El capellán Gabriel, del hospital vizcaino de Santa Marina, ha defendido este viernes su vacunación junto al resto de la plantilla que tanto revuelo ha generado y por las cuales dimitió el gerente del centro José Luis Sabas, que también se vacunó antes de lo que marca el protocolo.
En declaraciones a Efe, el capellán ha explicado que este hospital es «como una gran residencia, donde compartimos muchas cosas y el hospital trata de proteger al máximo tanto a los pacientes, que son de una edad muy alta, mucho más vulnerables, como a las visitas, como a todos los trabajadores». A este centro se derivan muchos enfermos de covid-19 de las residencias, por lo que la incidencia de la enfermedad en el mismo es muy alta.
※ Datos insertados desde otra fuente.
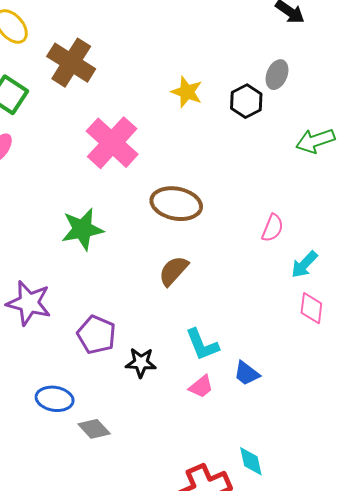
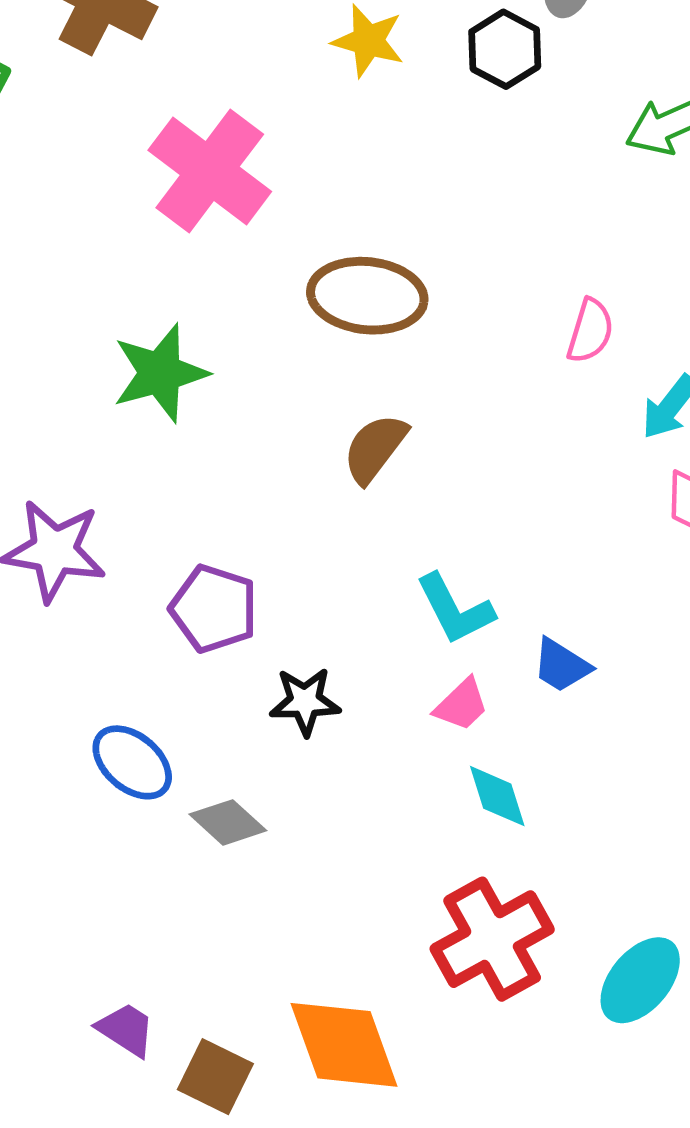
black star: (141, 363) -> (305, 701), moved
blue ellipse: (55, 399) -> (132, 762), turned 36
cyan diamond: (251, 461) -> (497, 796), moved

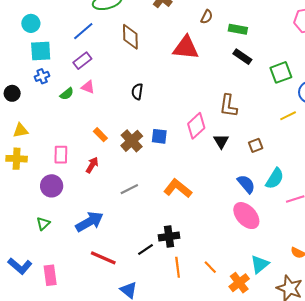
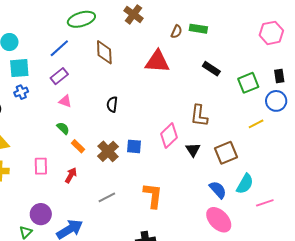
green rectangle: (238, 29) -> (198, 29), moved
green semicircle: (67, 94) -> (63, 128), moved, turned -96
brown square: (256, 145) -> (226, 153), size x1.6
purple circle: (52, 186) -> (41, 214), moved
orange L-shape: (178, 188) -> (153, 196), turned 60

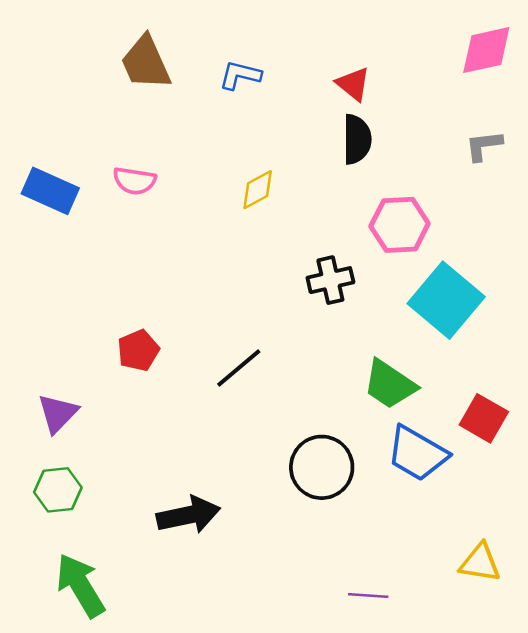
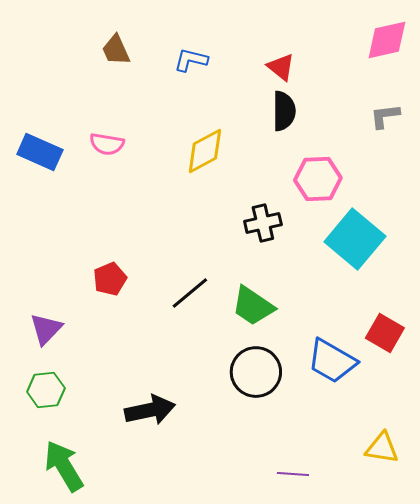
brown trapezoid: (146, 63) -> (116, 50), size x0.7
yellow diamond: (258, 190) -> (205, 151), size x1.4
green trapezoid: (390, 384) -> (253, 306), moved

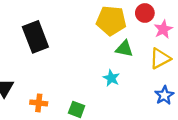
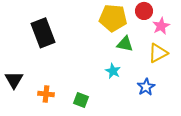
blue star: (164, 95) -> (146, 87), moved

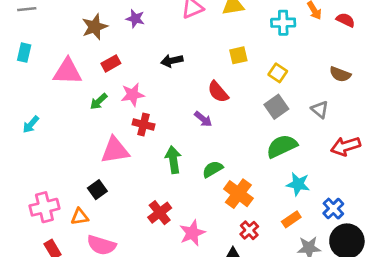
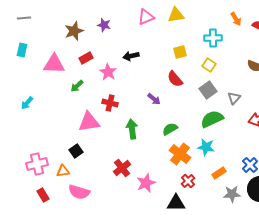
cyan cross: (283, 23) -> (213, 38), moved
red semicircle: (218, 92) -> (175, 79), moved
pink star: (133, 95) -> (108, 72), moved, turned -30
gray triangle: (320, 110) -> (234, 98), moved, turned 32
green semicircle: (213, 169) -> (170, 129), moved
cyan star: (298, 184) -> (206, 147), moved

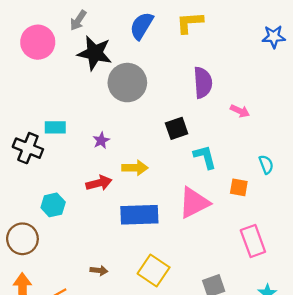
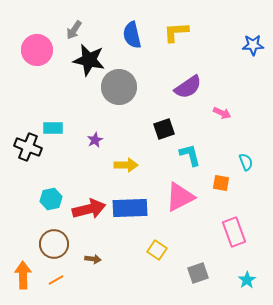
blue semicircle: (142, 26) -> (132, 35), turned -44
purple semicircle: (203, 83) -> (188, 87), turned 60
red arrow: (99, 183) -> (89, 209), moved, size x1.4
brown circle: (22, 239) -> (54, 244), moved
yellow square: (154, 270) -> (157, 250), moved, size x0.7

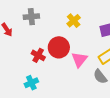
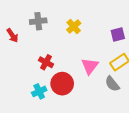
yellow cross: (74, 21) -> (74, 27), moved
red circle: (59, 47) -> (62, 84), moved

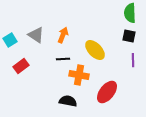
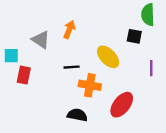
orange arrow: (63, 35) -> (69, 29), moved
black square: (129, 36) -> (134, 36), moved
cyan square: (10, 40) -> (11, 56), moved, turned 32
red rectangle: (21, 66) -> (24, 75), turned -42

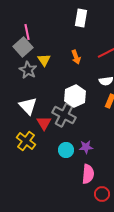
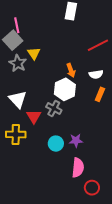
orange arrow: (76, 57) -> (71, 70), moved
gray cross: (64, 115) -> (54, 108), size x0.7
yellow cross: (26, 141) -> (16, 134), turned -36

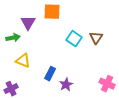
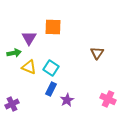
cyan square: (74, 39) -> (51, 68), moved
yellow triangle: (23, 61) -> (29, 67), moved

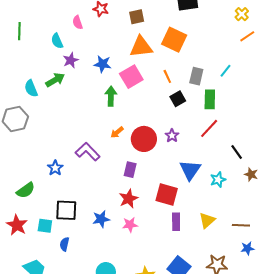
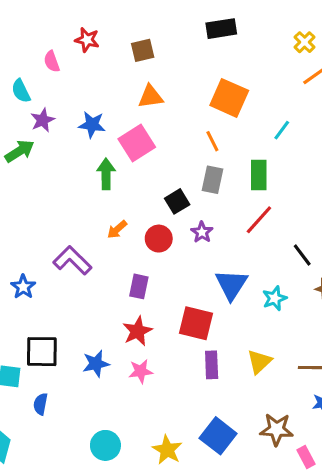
orange square: (174, 40) -> (229, 98), moved
orange triangle: (141, 47) -> (151, 97), size x0.7
orange line: (167, 76) -> (212, 141), moved
gray rectangle: (196, 76) -> (213, 180), moved
black square: (178, 99) -> (177, 201), moved
red circle: (144, 139) -> (159, 239), size x0.7

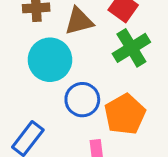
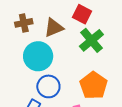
blue circle: (82, 100) -> (48, 86), moved

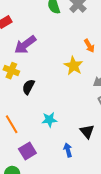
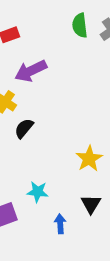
yellow star: (73, 66) -> (89, 159), moved
cyan star: (49, 120) -> (38, 192), moved

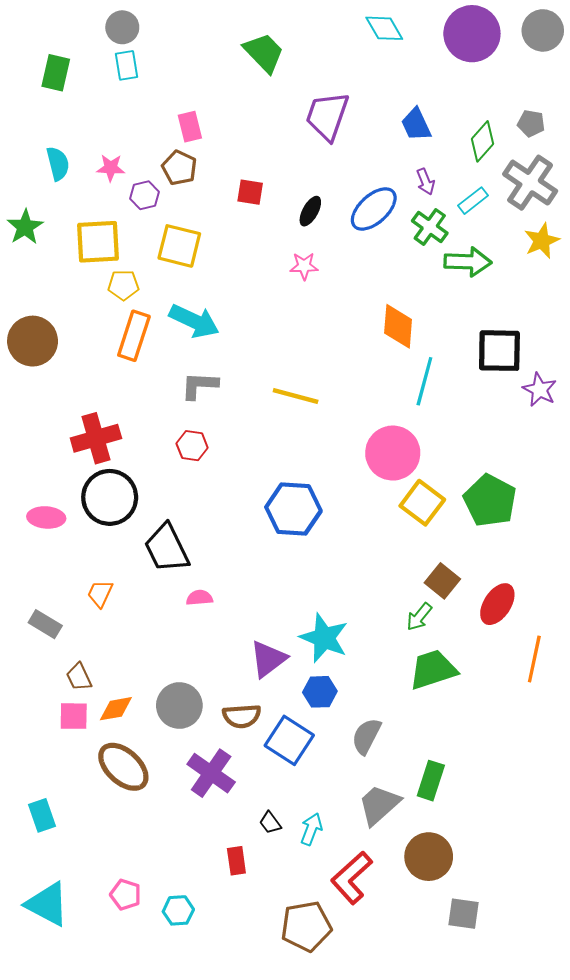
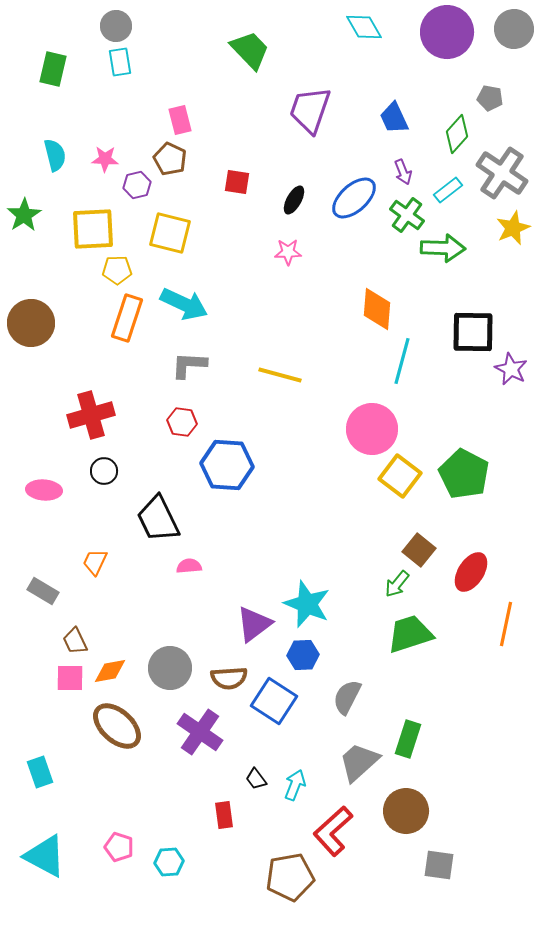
gray pentagon: (531, 123) -> (490, 98), moved
black circle: (110, 497) -> (104, 471), size x0.5
blue hexagon: (293, 509) -> (227, 465), moved

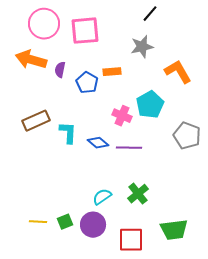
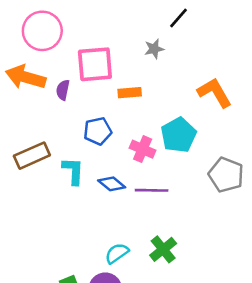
pink square: (85, 31) -> (95, 64), moved
gray star: (142, 47) -> (154, 49), moved, size x0.7
blue pentagon: (87, 83) -> (98, 131), moved, turned 30

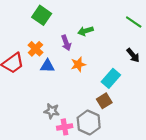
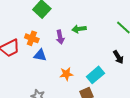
orange cross: (35, 49) -> (32, 38), turned -32
orange star: (78, 64) -> (66, 74), moved

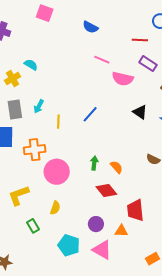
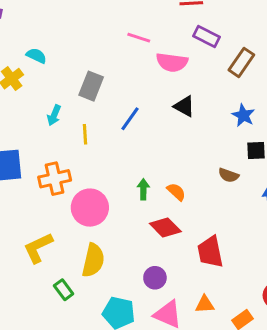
gray rectangle: (15, 109) -> (91, 86), moved, turned 36
black triangle: (140, 112) -> (184, 106), moved
yellow semicircle: (55, 208) -> (93, 260), size x1.6
orange triangle: (121, 231) -> (205, 304), moved

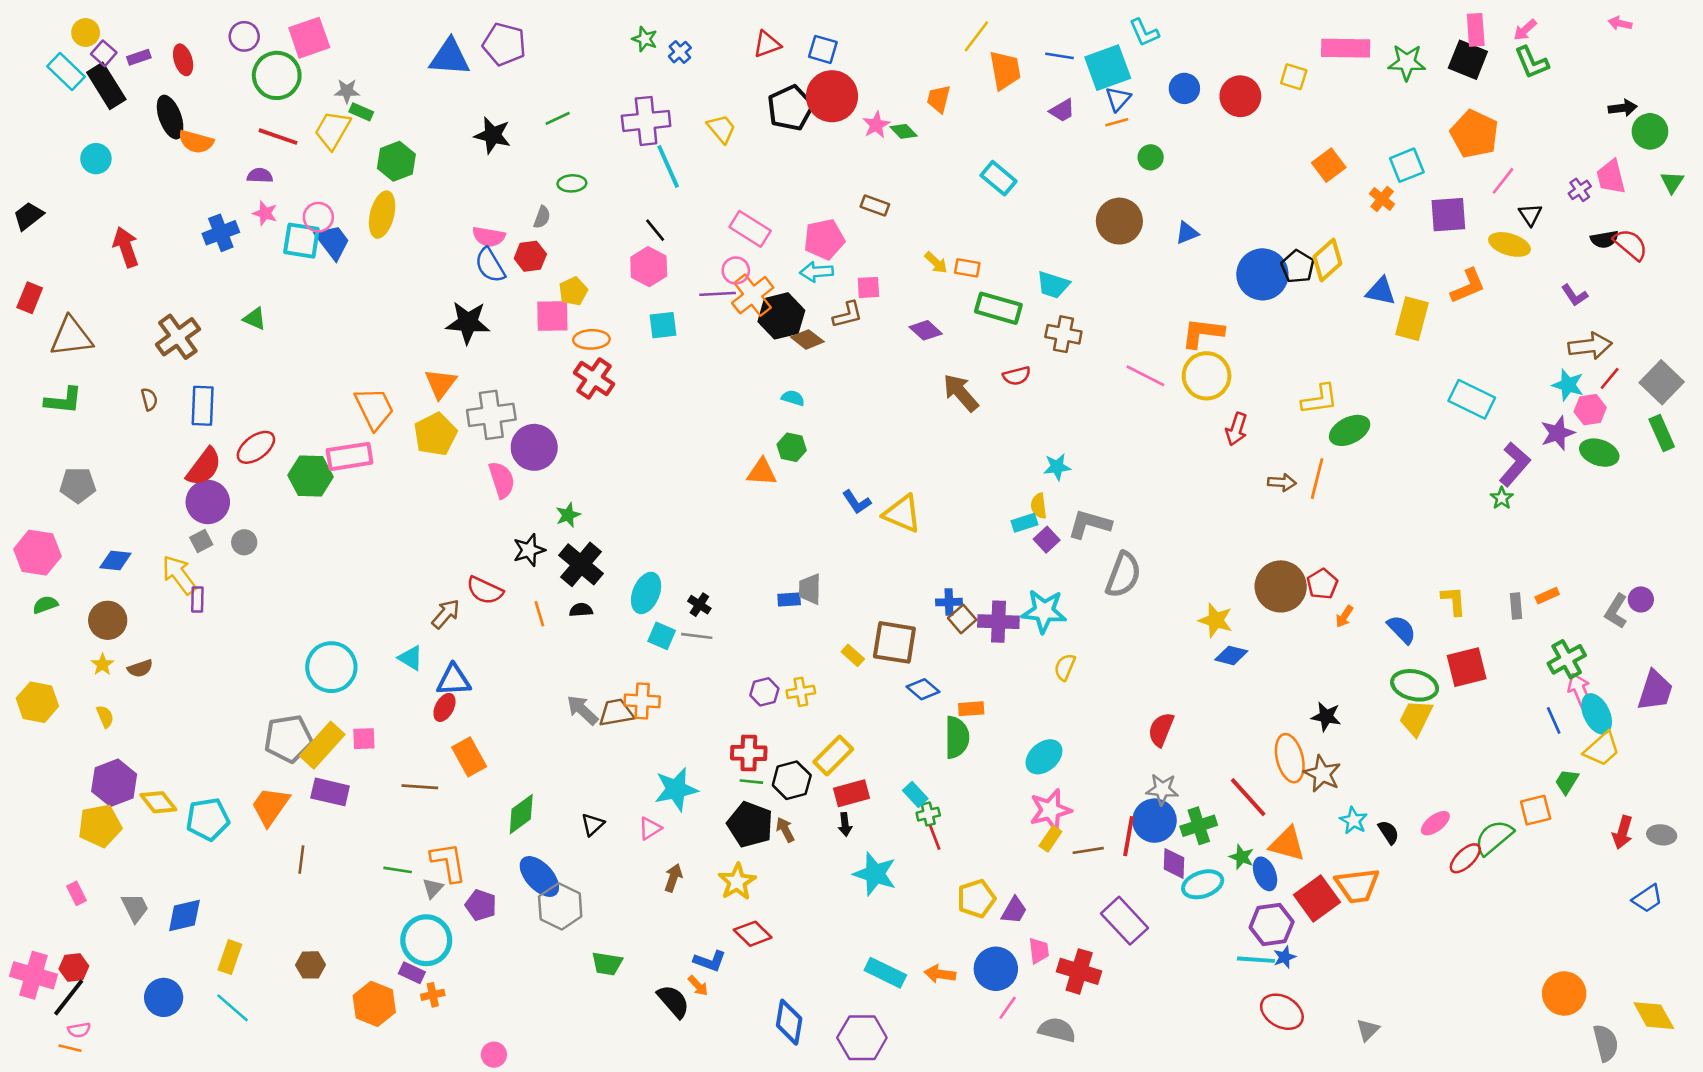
Asimismo, ha defendido su propia vacunación justificándola en el trabajo que realiza. «Nosotros, el servicio religioso, entramos en cualquier habitación donde nos llaman, donde requieren nuestra atención, yo paso por el ascensor, el recibidor, me cambio en el vestuario donde se cambian los demás trabajadores, y el hospital lo que trata es de proteger al máximo a todos», ha insistido.
El capellán ha pedido «que no nos precipitemos al hablar». «Lo importante es que podamos seguir trabajando con tranquilidad en el centro y atendiendo a las personas», ha expresado.